68_EGREGORE-pasiphae-MMXIV-Matthieu-Raffard_v2ÉGRÉGORES, Série composée de 9 photographies, 2013 Photo: Matthieu Raffard

SYH : Le dernier projet Les mondes anciens est-il celui que vous allez montrer à Jeune Création ?

MR : Pour Jeune Création, je vais montrer une sculpture, appelée « Pandémonium », qui appartient plus ou moins à la série Egrégore même si cette série est finie. C’est important pour moi que les séries ne soient jamais vraiment finies et puissent continuer à avancer. Mais il est vrai que cette sculpture pourrait aussi appartenir aux mondes anciens ; elle est hybride.

SYH : Pourriez-vous expliquer plus précisément  Pandémonium ?

MR : Ce seront des sortes de colonnes gallo-romaines, il y aura des morceaux de cailloux, posés sur des encyclopédies. L’idée est qu’après le monothéisme, on va revenir à une forme de religion polythéiste. Dans la culture française antique, les Gaulois fabriquaient des dolmens, comme à Stonehenge.
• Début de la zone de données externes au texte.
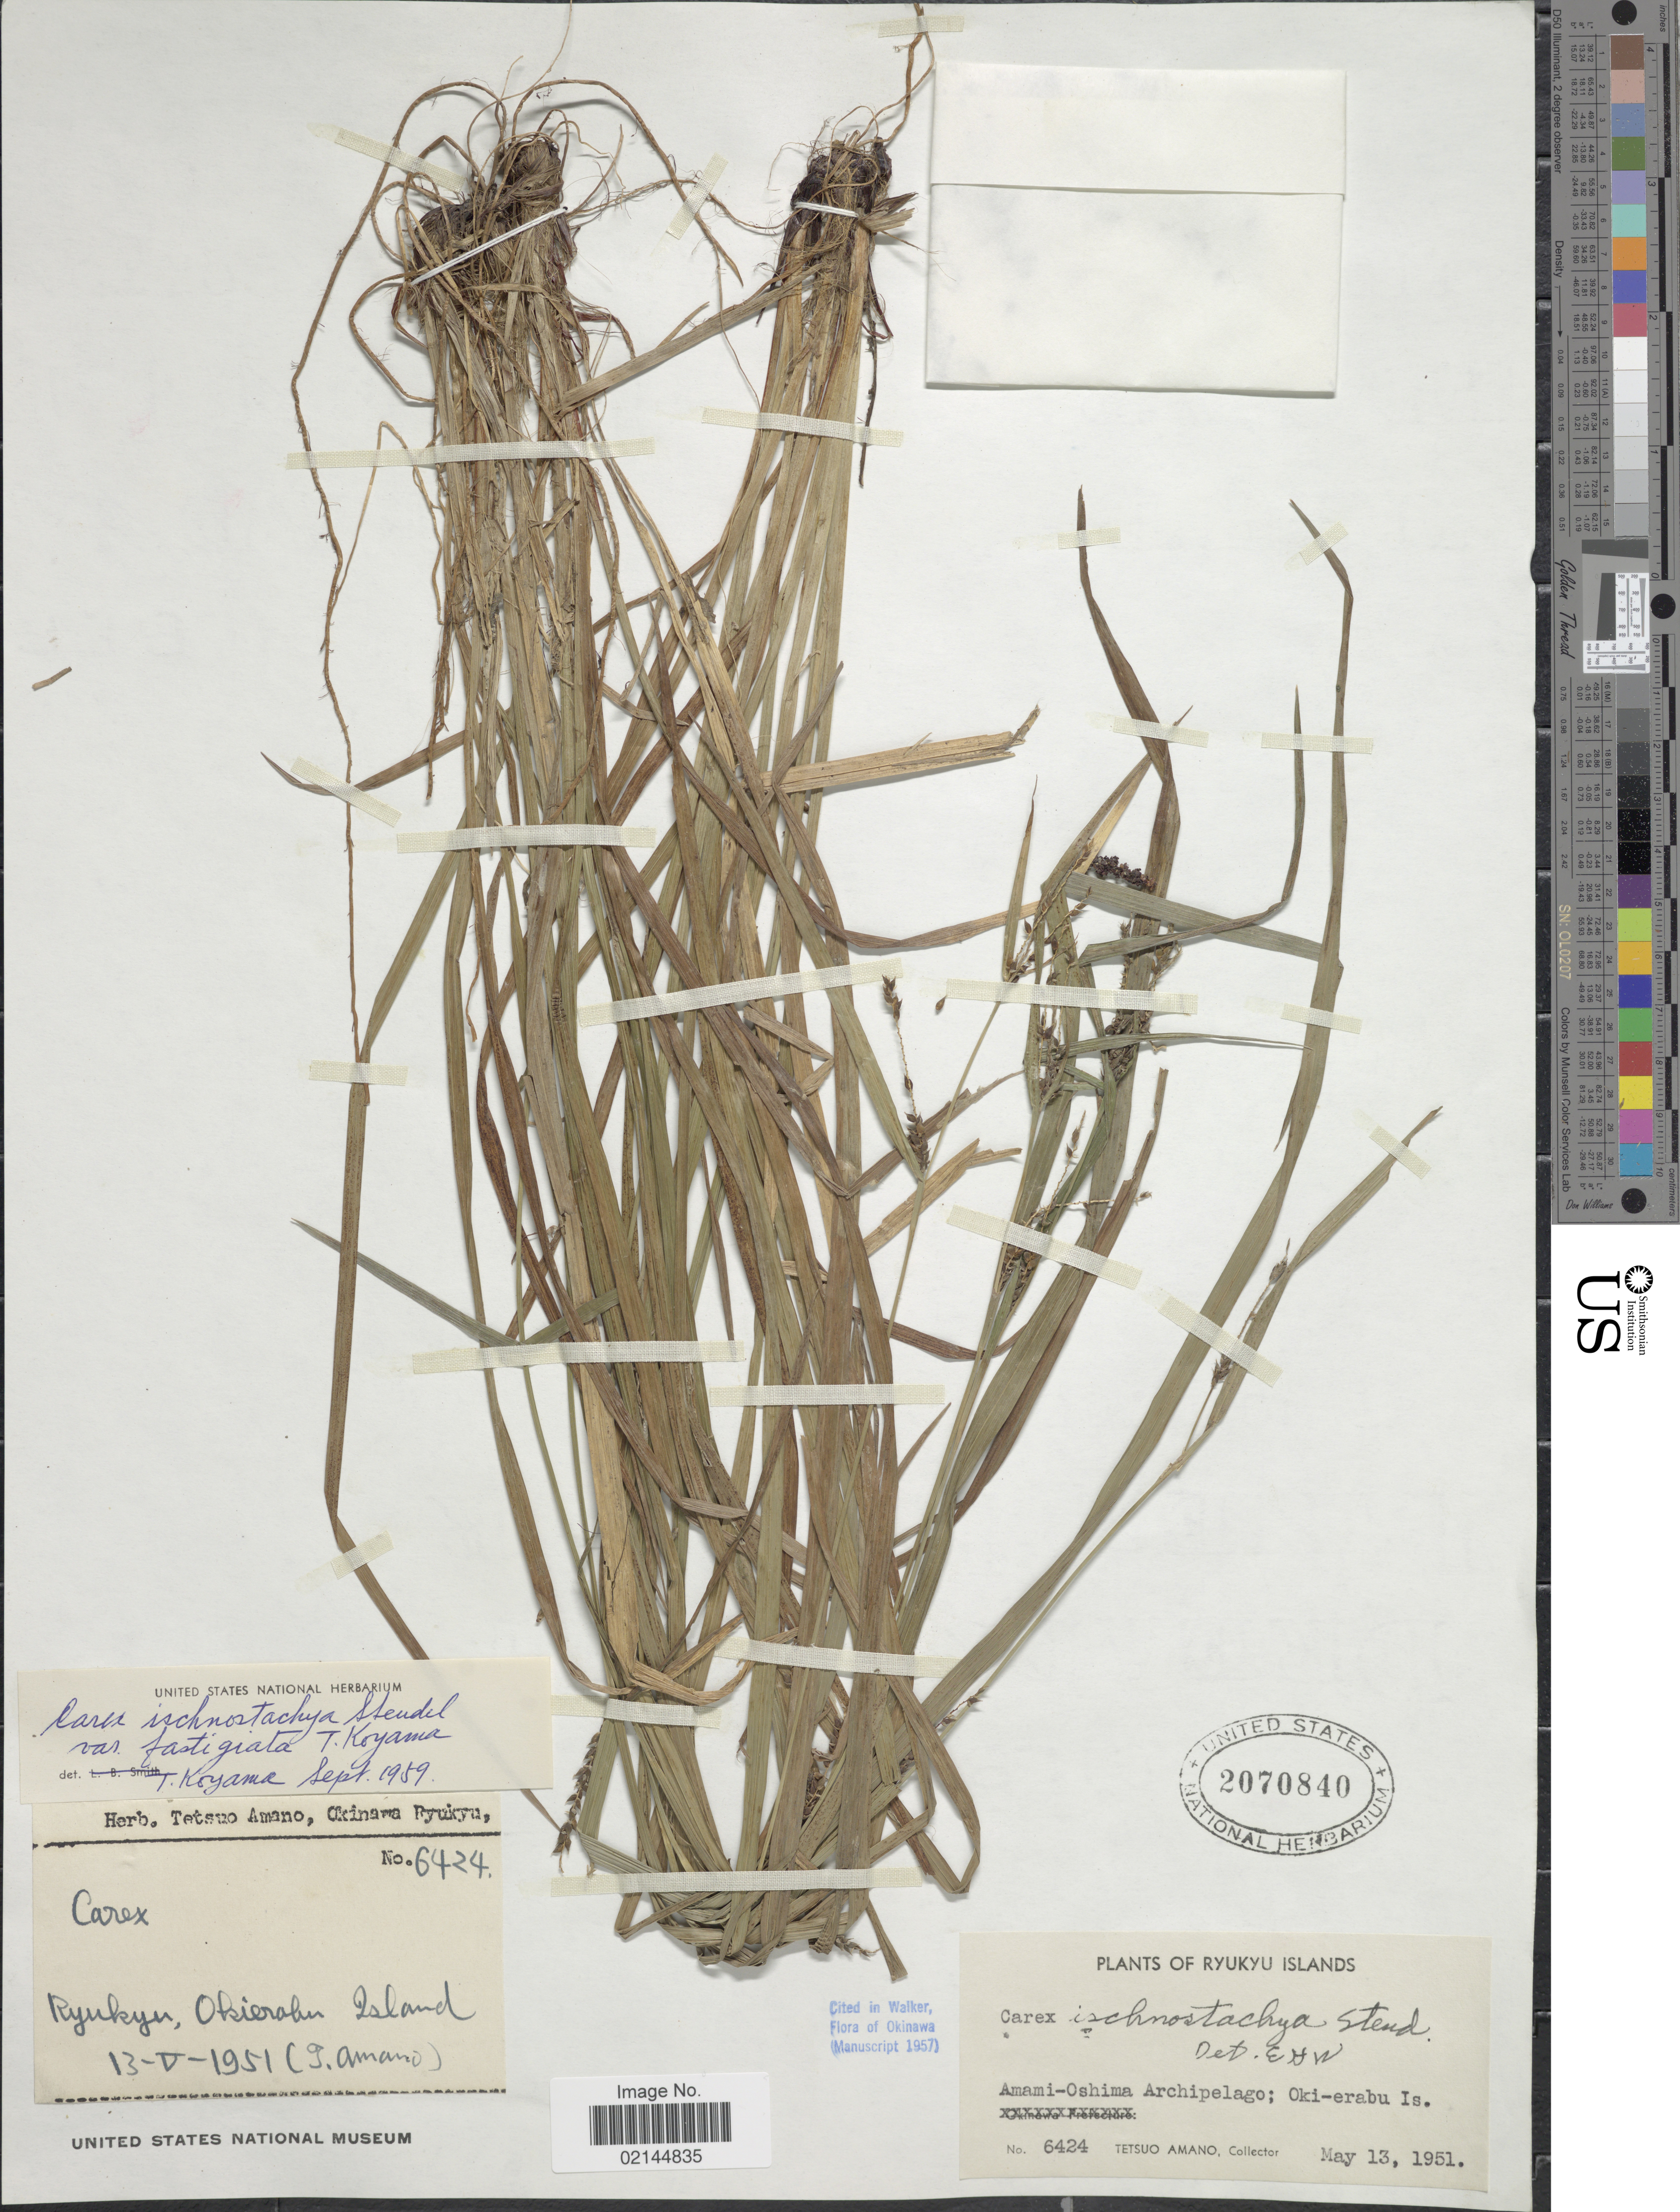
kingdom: Plantae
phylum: Tracheophyta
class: Liliopsida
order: Poales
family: Cyperaceae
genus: Carex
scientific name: Carex ischnostachya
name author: Steud.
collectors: T. Amano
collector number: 6424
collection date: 1951-05-13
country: Japan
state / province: Okinawa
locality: Ryukyu Islands. Amami-Oshima Archipelago; Oki-erabu Is.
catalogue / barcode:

Je veux faire des dolmens du futur, une forme de nouveau temple paganique, pour cette religion qui n’est pas encore là.

SY : C’est la première fois que vous faites une sculpture aussi grande, n’est-ce pas ? Comment êtes-vous arrivé à faire une sculpture bien que vous ne traitiez jamais de cela avant ?

RF : Oui, c’est un nouveau défi. Ça va faire dans les 2 mètres. Mon ADN c’est plutôt la photo, mais j’ai aussi pas mal d’idées qui demandent la 3D pour se matérialiser. Je pense que, cette fois-ci, je peux expérimenter différents médiums pour trouver l’efficacité. Par exemple, la série Egrégore était une forme sur l’image alors que Pandémonium est une sculpture, même si les contextes de deux projets sont identiques. Pour moi ce qui est important, c’est la direction. Je veux continuer à chercher dans la même voie et j’espère qu’à un moment donné quelque chose d’important va en sortir.